_Text passage:_
════

Edit: Just to emphasize: The firmware image where I encountered this contained a lot of binaries with this problem, while other firmware images that I tested the cwe_checker on did not contain a single binary with this problem. So while it may seem like an issue with the execution environment, it is not! You can check that by running the cwe_checker on some regular x86-binaries.

Oh, I am also interested in your experience in running the cwe_checker on Mac OSX. Since I don't have a Mac to experiment with I don't know whether a local installation of the cwe_checker would actually work at all. Have you tried that and want to share the results?

[alexdetrano]

sure, the ROUND pcode instruction gets generated for the ARM vcvt.s32.f64 function, which converts from signed 32 bit int to floating point 64 bit. In this particular case, socat is parsing a command line argument -t, which specifies a timeout value
eg 0.5. It is strange that this PCODE instruction is undocumented...

════

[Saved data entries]
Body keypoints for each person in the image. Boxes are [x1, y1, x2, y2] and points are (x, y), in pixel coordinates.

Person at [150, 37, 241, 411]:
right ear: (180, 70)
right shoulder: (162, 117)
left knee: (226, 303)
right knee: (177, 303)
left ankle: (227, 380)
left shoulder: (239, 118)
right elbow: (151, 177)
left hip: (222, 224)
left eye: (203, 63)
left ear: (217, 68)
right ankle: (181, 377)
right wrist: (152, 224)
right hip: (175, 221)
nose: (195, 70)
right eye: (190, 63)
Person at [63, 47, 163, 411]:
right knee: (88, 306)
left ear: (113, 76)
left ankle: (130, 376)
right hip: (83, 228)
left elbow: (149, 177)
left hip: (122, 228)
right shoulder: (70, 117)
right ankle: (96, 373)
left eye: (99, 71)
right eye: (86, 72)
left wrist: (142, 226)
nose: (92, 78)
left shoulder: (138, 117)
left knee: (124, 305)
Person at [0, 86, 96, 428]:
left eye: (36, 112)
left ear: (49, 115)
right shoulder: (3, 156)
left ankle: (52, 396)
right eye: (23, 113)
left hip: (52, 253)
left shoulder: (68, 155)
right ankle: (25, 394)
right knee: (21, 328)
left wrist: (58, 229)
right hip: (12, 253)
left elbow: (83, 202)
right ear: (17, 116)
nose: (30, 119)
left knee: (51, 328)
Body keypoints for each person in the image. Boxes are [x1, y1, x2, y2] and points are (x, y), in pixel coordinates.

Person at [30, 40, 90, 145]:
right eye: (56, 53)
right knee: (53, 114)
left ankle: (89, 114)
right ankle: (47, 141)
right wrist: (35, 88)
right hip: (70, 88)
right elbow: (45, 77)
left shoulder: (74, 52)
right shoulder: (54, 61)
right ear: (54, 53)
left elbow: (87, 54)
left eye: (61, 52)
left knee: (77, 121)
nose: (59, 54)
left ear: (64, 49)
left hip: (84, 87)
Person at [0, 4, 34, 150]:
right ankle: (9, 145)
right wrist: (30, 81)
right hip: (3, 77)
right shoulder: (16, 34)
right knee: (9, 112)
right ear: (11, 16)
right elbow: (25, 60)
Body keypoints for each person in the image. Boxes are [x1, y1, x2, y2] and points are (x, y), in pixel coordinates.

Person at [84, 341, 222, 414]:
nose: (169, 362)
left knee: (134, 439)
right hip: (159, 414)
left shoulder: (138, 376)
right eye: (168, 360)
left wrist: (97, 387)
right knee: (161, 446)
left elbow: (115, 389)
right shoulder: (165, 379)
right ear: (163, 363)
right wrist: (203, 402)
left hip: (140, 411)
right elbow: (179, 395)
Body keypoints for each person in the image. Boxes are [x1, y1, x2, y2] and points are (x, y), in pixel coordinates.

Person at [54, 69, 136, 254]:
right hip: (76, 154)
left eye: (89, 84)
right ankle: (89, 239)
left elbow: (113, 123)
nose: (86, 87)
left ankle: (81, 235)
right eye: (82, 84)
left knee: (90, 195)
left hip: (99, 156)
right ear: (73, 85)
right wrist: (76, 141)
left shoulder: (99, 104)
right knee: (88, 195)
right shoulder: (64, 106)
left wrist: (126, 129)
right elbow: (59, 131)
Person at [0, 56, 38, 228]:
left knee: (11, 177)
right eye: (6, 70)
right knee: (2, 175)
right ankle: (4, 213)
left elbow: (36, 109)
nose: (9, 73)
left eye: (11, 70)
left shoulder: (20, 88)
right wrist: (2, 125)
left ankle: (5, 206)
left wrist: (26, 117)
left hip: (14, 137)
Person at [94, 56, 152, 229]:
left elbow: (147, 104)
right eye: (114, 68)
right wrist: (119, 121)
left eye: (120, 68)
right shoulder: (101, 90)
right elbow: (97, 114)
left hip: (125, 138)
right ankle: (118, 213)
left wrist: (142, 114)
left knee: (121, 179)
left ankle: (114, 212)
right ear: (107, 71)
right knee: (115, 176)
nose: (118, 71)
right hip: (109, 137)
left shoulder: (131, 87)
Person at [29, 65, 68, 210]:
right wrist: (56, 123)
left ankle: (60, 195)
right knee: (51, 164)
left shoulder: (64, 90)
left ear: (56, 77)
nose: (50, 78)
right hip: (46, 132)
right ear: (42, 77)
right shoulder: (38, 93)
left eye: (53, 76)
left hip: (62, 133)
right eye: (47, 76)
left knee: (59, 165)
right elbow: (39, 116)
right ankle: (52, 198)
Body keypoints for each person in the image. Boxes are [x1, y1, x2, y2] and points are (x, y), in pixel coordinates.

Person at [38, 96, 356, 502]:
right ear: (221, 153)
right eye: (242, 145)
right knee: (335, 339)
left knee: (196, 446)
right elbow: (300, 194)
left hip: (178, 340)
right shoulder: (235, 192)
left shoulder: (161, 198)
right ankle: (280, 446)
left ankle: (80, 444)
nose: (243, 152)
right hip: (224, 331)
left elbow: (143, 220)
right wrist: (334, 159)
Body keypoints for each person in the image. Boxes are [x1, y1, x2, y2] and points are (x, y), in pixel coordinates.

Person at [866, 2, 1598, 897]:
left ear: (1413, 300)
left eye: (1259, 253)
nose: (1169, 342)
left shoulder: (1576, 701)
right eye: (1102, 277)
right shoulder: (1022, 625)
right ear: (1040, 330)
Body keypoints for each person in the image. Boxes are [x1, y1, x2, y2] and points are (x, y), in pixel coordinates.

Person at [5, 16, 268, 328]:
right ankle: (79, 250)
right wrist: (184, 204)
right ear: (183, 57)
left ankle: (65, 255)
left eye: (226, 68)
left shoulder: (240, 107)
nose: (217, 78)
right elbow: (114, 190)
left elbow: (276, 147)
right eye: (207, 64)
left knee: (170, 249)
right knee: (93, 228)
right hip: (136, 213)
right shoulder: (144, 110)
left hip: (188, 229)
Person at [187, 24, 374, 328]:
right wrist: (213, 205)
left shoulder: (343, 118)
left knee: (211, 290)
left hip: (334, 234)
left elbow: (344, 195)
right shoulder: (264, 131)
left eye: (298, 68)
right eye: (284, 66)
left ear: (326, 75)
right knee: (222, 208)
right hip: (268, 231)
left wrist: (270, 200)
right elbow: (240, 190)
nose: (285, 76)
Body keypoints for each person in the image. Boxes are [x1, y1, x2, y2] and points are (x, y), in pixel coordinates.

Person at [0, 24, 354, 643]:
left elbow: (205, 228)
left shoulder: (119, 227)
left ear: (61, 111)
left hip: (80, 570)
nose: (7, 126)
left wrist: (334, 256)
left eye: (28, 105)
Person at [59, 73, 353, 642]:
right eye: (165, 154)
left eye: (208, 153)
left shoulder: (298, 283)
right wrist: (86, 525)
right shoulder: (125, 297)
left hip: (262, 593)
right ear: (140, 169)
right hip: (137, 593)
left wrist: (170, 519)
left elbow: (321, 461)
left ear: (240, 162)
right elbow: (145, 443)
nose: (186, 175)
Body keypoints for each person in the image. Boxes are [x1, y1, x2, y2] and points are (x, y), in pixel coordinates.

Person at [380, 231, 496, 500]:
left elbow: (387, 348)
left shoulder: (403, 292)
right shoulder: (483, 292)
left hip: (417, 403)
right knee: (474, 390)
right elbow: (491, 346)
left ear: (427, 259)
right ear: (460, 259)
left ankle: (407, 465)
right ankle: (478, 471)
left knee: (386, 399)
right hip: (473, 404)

════

_Action item A:_ According to the cwe_checker thread, why is the problem not caused by the execution environment? Answer in one to three sentences.
_Action item B:_ Carry on the cwe_checker thread from its final sentence.

_Response A:_ The firmware image where the problem appeared contained many binaries with it, while other firmware images tested with the cwe_checker had not a single affected binary. That difference points to the binaries rather than the execution environment.

_Response B:_
Running locally on Mac OSx I definitely ran into some quirks. For example, when trying to run cwe_checker, I kept getting errors about files not being found. I hacked up the source code to see what file it was expecting and it was looking for the config file in a strange location - /Users/adetrano/Library/Application\ Support/cwe_checker/config.json. No idea why, especially since that file was actually installed to ~/.config/cwe_checker/config.json.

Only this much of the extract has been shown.